Encountering some problems when the program first started, Ballet Victoria ended up building their own stage — that is wheelchair accessible with extra space for walkers — and buying their own bus to help transport seniors to and from the performance.
“We have a better sound system so people can hear the music clearly without interfering with their hearing aids. We have better lights so they can see everything and they get to actually enjoy a full performance that is shortened — we just do one act — that way they get to enjoy beautiful dancing and meet the dancers and interact.”
The Tea for Tutu performance has been going on for years but Destropper is still hesitant about advertising the event, he wants to make sure the audience is never talked down to and preserves their dignity.
“Sometimes it’s kind of funny because they want to give you something and you do take it if they make a small donation because they feel like they’re contributing something,” he says. “For some people giving $5 is the same as you giving $100 and you have to understand that. If you say oh it’s just $5 then you’re missing the point.”
This is something Destropper believes in deeply, even writing thank you cards to every person who has donated to the ballet once a year.

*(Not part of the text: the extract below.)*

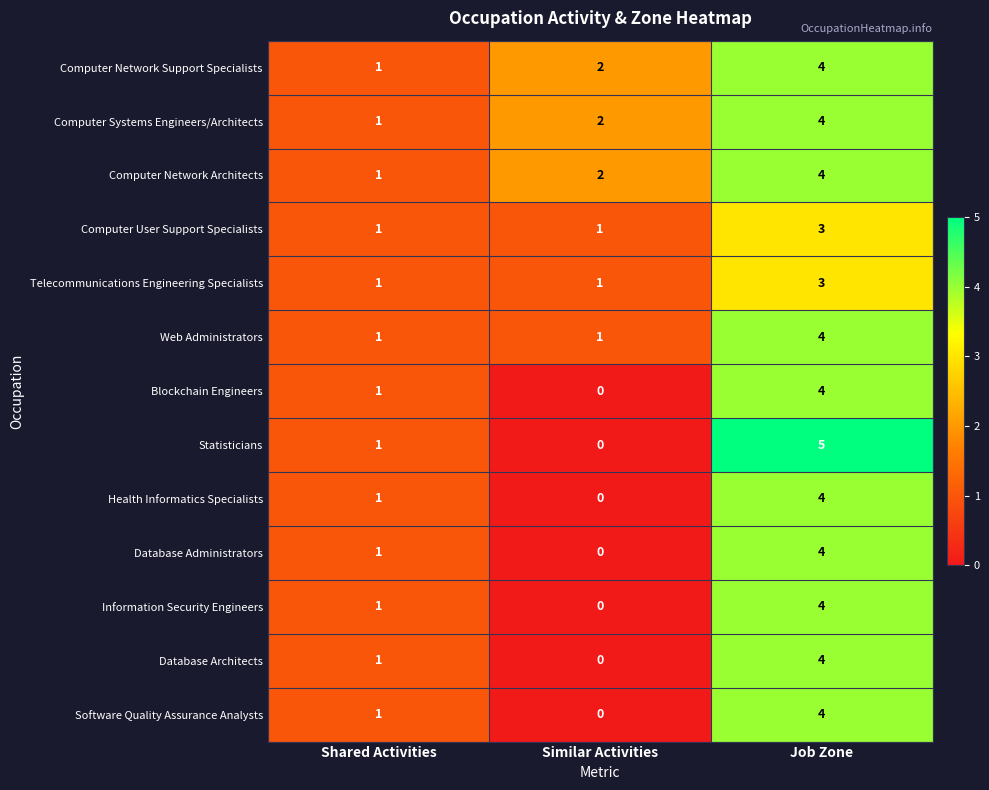

Which series has the widest spread of values?

Statisticians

“Some people think you should only do that to the people who give you more than $10,000 but sometime a nice word is a nice word,” he says. “It’s not at the point where I’m going to run out of ink or out of time, it takes a little bit of effort and it’s worth it.”
The program has received some funding through the City of Victoria but has absorbed most of the cost themselves, but Destropper says this is the least they can do to give back to the community.
“We do get a bit of government funding which is from everyone’s taxes, and those seniors have paid taxes for decades, the least we can do is recognize that by giving them something back.”
Working on adding a new component to the event, Destropper is starting to aim the Tea for Tutu event at Canada’s newcomers. He says one of the best ways to welcome immigrants to Canada is by sharing culture.
“It’s non-verbal communication and language is not an issue. They mix with local people and share an interest in the art form,” he says. “It doesn’t matter if they’re just smiling and enjoying it — you’ve created a bond that will speak every language.”